In the end, I think it must be this trust that makes la vida migrante la vida mejor. There comes a great peace when we surrender ourselves to the God who brings us – not necessarily without pain or suffering, but who brings us nonetheless – to the places we need to be. The unaccompanied children, whom I was so privileged to serve for three years, know this far better than I. But the lingering grace of my pilgrimage is the sense of trust and peace that comes when we stop relying on ourselves, and instead trust in the God who creates us, sustains us, and brings us safely home when our “earthly pilgrimage is done” (cf. Eucharistic Prayers for Various Needs).
David Lugo, SJ, as a novice
As I journeyed from Houston to Los Angeles on the Greyhound, making intermittent stops along the way, I found it difficult to ask strangers for financial assistance to make the next leg of my journey. Certainly, the embarrassment and vulnerability I experienced in those moments was itself a grace, seeing how generous strangers can be to a traveler. But it was not in this initial ask that I received the most consolation.

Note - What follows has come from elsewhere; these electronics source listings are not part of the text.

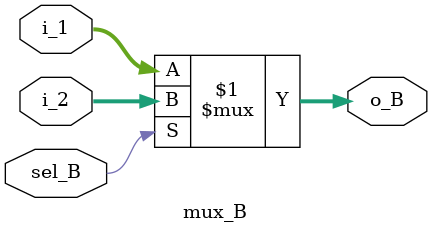
<source format=v>
`timescale 1ns / 1ps


`define MUX_WIDTH1 8
module mux_B(
i_1 , i_2 , o_B  , sel_B 
    );
  
 input sel_B ;
 input [`MUX_WIDTH1-1:0] i_1 , i_2 ; 
 output[`MUX_WIDTH1-1:0] o_B ;  
 
 assign o_B = sel_B ? i_2 :i_1 ;
 
endmodule

</source>
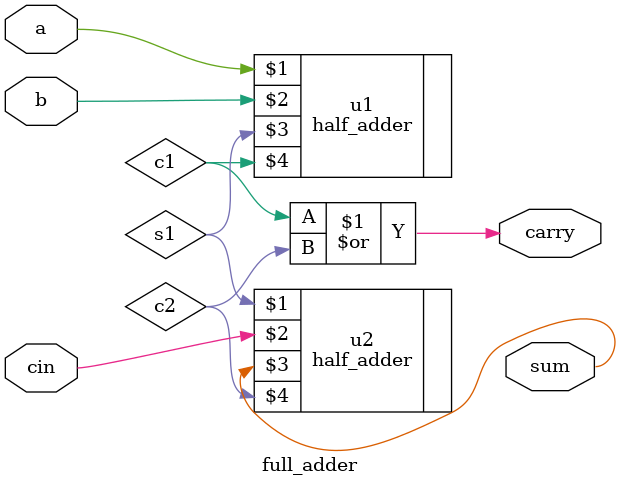
<source format=v>
/********************************************************************************************
Copyright 2019 - Maven Silicon Softech Pvt Ltd. 
 
All Rights Reserved.

This source code is an unpublished work belongs to Maven Silicon Softech Pvt Ltd.

It is not to be shared with or used by any third parties who have not enrolled for our paid training 

courses or received any written authorization from Maven Silicon.


Webpage     :      www.maven-silicon.com

Filename    :	   full_adder.v   

Description :      One bit Full adder Design

Author Name :      Susmita

Version     : 	   1.0
*********************************************************************************************/

module full_adder( a, b, cin,sum, carry);


   //Step1 : Write down the directions for the ports

   
   input a, b, cin ;  
   output sum, carry;	

   //Step2 : Declare the internal wires    
   // Since this full adder is implemented using half adders which would
   // require us to use internal wires
   wire s1, c1,c2;
   //Step3 : Instantiate the Half-Adders using name-based port mapping	
   half_adder u1( a, b,s1, c1);
   half_adder u2( s1, cin,sum, c2);   
 
   //Step4 : Instantiate the OR gate
   or u3(carry, c1, c2);

endmodule


</source>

On the final leg of my journey, from San Bernardino to Los Angeles, I felt an invitation from God to give away all of the money that remained in my bag from the many generous benefactors along the way. All of a sudden, I feared the possibility of being poor again, as I was in the beginning. Surely, the money I had was God’s gift and He wouldn’t ask it back from me, right?
The fear entered my heart that, though God had clearly been good to me already, He would somehow forget me if I were to be poor again. What I remember thinking in that moment of fear was that I doubted God would continue to provide for me beyond the first moment of consolation. Yes, God was generous to me at the beginning, but if I gave it all away again, would He bless me again and provide for me anew? I mustered the courage to trust that God would continue to be generous, even after leaving everything I had “earned” with someone who was clearly more in need than I.
The decision to start over was made easier when I met the man in need that God placed in my path. I don’t remember his name now, but I remember he was recently released from prison. He was on his way to visit his son for the first time since being imprisoned. He had learned a great deal about responsibility while in prison and was hoping to make amends with his family and to become a good father to his children.
Sitting next to him on the bus, I felt the money in my pocket weighing heavier and heavier. “This money doesn’t belong to me, it belongs to this man,” I thought to myself as we approached the bus terminal in Los Angeles. I feared starting over from nothing and fought the idea of being generous to this man as so many had been generous to me.
In the end, I came to the realization that if God had been so good to me, I should be kind and generous to those who are also in need. My fear notwithstanding, I had a responsibility to be a good steward of God’s gifts. So, I gave him all the money in my bag. The shock and gratitude on his face and in his voice were enough confirmation for me to know that this was indeed God’s will.
God did not abandon me and continued to provide for me throughout the trip. The lesson, however, has remained with me throughout the next eight years: the same God who provided for me in the beginning, will continue to provide for me along the way, if I continue to heed His call to leave everything behind, care for those in need, and trust in His care. As I approach priestly ordination, I remember this grace and trust that in moments of confusion and darkness, the God who was good to me in the beginning, will continue to provide for me along the way.